Today more people now take pride in speaking the language, enjoying Igbo diets, music programmes, folklores etc. Some indigenous authors can now write their books, addresses, pamphlets and journals in Igbo language. Some current newspapers today include Igbo columns. Even some telephone networks presently do their adverts in Igbo language. The line of successes in this regard continues.
However, there are still a lot that need to be done to move the Igbo language and culture to the enviable height already occupied by its two leading counterparts; the Hausa and Yoruba languages. These include the fact that the number of those who understand and speak Igbo but cannot read or write it is still on the high side. The refusal of few elite class to encourage their children to take interest in Igbo language and culture and the failure on the part of many Nursery and Primary schools in Igboland to instill the love for Igbo language have continued unchecked.

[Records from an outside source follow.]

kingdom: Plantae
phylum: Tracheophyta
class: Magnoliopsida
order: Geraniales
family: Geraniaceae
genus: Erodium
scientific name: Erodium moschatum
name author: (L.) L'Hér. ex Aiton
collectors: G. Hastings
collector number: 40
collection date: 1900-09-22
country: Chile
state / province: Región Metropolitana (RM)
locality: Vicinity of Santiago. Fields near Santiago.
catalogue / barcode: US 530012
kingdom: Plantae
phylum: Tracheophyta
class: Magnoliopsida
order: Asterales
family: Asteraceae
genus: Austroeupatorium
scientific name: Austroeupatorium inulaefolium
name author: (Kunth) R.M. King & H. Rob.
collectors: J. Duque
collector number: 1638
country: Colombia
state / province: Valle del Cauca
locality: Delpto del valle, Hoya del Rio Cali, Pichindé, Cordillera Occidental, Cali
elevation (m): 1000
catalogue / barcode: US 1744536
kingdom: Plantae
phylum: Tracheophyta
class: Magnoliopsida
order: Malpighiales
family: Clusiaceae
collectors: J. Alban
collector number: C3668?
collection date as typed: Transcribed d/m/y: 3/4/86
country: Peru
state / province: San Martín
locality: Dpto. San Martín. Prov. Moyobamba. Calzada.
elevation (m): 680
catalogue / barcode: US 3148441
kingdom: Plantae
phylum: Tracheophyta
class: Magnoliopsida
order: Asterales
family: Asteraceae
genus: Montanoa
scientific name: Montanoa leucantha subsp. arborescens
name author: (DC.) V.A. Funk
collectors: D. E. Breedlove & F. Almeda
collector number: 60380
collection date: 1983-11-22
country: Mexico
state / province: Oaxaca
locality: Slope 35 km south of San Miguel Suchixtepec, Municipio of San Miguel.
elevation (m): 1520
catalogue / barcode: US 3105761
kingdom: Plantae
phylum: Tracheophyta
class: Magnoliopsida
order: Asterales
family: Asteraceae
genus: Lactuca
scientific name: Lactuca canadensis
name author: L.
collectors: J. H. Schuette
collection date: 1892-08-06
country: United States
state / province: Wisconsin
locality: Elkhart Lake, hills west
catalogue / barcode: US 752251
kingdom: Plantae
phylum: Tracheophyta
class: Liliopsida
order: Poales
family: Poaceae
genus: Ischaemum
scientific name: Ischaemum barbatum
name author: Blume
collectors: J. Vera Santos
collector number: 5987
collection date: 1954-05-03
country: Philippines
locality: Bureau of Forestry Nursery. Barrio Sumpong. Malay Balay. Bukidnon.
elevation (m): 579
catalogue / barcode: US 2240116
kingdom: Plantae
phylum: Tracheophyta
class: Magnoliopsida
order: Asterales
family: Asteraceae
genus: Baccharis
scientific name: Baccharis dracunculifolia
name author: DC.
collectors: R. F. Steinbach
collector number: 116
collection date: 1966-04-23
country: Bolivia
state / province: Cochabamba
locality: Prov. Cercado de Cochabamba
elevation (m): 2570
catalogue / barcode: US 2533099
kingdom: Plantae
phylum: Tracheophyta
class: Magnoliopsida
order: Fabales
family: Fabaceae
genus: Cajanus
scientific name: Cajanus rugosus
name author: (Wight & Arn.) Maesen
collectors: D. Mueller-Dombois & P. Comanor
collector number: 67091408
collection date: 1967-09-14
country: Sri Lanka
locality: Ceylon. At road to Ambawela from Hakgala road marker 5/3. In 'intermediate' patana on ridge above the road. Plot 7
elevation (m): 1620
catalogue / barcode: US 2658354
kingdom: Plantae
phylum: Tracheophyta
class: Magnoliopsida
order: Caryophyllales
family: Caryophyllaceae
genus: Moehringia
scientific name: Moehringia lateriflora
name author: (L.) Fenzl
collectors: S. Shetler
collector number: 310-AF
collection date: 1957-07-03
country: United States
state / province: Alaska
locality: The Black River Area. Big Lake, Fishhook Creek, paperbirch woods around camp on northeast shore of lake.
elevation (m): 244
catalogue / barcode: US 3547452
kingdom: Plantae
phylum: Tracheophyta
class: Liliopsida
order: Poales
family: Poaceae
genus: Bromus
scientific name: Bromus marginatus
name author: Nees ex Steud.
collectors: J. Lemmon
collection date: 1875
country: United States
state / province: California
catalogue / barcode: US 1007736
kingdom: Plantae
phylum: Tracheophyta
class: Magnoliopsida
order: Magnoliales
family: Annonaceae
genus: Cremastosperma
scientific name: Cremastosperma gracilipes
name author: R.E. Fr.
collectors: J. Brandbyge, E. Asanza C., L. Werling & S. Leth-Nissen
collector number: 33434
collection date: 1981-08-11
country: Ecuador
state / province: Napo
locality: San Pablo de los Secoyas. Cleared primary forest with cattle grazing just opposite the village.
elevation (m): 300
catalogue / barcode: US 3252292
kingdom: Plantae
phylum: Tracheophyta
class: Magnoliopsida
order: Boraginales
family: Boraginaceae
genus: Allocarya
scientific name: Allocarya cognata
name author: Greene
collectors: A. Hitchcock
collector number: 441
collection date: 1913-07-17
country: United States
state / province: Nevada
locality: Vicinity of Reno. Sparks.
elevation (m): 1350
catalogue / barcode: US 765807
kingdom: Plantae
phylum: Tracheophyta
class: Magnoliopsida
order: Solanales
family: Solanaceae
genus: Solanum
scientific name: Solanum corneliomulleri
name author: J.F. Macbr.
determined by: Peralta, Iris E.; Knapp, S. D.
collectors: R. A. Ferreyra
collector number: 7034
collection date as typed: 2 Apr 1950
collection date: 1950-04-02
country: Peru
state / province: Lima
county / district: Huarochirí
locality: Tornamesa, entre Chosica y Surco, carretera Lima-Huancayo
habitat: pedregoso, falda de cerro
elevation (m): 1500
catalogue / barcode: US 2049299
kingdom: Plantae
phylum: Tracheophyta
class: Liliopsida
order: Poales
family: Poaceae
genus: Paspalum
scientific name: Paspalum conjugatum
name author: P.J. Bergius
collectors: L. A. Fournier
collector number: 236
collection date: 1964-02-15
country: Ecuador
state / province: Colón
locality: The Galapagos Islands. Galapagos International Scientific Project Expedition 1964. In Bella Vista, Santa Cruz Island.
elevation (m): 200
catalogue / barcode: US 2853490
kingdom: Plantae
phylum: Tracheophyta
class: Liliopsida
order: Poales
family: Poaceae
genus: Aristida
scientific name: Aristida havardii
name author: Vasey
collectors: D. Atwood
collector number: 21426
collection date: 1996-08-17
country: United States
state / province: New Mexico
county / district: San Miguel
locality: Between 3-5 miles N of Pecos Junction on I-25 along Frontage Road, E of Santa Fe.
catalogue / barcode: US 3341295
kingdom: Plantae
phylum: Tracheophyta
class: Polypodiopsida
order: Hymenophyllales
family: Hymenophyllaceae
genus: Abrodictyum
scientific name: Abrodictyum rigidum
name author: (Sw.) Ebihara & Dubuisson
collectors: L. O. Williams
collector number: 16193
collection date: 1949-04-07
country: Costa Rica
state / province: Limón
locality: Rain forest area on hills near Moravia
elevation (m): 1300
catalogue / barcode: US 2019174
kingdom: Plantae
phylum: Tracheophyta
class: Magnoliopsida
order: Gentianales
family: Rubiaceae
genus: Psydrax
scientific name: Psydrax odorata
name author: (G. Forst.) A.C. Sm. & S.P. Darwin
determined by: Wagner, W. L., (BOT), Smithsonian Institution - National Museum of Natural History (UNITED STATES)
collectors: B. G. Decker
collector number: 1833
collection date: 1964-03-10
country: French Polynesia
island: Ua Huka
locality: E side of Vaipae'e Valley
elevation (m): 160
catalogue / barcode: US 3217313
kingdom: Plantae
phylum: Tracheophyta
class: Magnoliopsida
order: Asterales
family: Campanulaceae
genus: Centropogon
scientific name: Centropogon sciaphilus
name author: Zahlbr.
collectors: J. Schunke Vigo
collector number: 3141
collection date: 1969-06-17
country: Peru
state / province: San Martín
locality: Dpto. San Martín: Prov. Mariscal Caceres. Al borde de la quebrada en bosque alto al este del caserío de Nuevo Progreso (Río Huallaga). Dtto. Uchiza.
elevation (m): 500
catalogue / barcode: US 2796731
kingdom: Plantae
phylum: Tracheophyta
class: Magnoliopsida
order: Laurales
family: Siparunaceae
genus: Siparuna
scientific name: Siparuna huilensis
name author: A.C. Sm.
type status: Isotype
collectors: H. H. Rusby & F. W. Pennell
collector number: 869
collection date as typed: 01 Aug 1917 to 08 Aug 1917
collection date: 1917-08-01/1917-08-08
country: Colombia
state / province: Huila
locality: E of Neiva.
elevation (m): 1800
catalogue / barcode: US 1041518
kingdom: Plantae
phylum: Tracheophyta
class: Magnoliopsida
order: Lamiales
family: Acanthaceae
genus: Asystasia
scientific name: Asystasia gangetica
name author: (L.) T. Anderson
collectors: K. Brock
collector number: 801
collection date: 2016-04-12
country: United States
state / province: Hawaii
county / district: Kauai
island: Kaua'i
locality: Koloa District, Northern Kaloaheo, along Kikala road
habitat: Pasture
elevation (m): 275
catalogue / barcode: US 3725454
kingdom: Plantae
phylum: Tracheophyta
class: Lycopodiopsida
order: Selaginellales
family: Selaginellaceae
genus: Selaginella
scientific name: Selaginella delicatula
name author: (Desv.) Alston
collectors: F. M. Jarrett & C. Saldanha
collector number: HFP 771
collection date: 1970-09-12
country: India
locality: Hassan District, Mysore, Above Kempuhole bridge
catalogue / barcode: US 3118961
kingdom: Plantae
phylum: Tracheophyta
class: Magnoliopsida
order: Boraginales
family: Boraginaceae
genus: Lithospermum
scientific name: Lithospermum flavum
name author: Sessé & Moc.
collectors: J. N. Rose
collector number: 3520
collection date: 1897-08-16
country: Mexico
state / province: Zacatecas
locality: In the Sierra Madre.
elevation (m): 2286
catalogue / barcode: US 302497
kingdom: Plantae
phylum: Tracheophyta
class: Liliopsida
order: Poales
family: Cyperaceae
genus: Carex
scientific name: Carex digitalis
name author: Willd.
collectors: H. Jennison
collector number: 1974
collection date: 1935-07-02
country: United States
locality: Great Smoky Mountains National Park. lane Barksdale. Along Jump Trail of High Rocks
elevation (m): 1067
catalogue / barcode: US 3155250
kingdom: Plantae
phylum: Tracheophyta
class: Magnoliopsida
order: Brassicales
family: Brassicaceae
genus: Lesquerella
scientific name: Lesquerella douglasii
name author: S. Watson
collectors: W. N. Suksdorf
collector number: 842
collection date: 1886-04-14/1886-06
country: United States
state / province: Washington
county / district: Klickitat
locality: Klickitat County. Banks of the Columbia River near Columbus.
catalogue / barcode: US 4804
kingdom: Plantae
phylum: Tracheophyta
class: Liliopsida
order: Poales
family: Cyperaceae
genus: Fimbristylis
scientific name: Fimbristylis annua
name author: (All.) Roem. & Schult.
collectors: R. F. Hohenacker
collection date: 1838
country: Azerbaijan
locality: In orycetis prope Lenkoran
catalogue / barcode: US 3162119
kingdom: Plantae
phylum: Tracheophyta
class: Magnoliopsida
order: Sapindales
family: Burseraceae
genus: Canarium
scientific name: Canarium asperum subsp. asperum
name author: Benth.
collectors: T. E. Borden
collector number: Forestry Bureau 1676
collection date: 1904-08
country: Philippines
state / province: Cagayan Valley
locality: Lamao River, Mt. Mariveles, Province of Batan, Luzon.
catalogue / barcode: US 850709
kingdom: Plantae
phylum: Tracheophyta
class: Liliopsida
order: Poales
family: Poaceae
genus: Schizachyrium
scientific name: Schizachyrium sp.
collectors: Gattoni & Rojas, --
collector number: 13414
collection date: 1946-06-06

At this point, we wish to joyfully thank the lawmakers in the Imo state house of assembly who have embraced the efforts of His Grace Most Rev. AJ.V. Obinna by enacting a law making it mandatory for legislators to dress in Igbo attire and to conduct the legislative businesses of the Hallowed chambers in Igbo language on special days to be set aside. Worried about the negative influence of Western culture on Nigerian youths they are determined to revive Igbo language and culture and guarantee intergenerational transmission of Igbo language and culture.
Similarly, the state ministry of education in addition to making the language compulsory for students, can also fashion ways whereby pupils and students may identify more actively in promoting Igbo dresses rather than blindly copying the dress pattern of other cultures.
Finally we ask that the Odenigbo lectures should not be a one dose medication which instantaneously rejuvenates the endangered Igbo language and culture purported to die in 2025 by UNESCO. All hands must therefore be on deck in an effort to re-orientate the psyche of our people in the right direction. Ndi Igbo are called upon to take the fruits of Odenigbo to the next level. We pray that the ideals of the lecture series become actualized in the day to day lives of our people, all to the greater glory of God. Let us be sure of the fact that whoever loses his language and culture has lost his identity.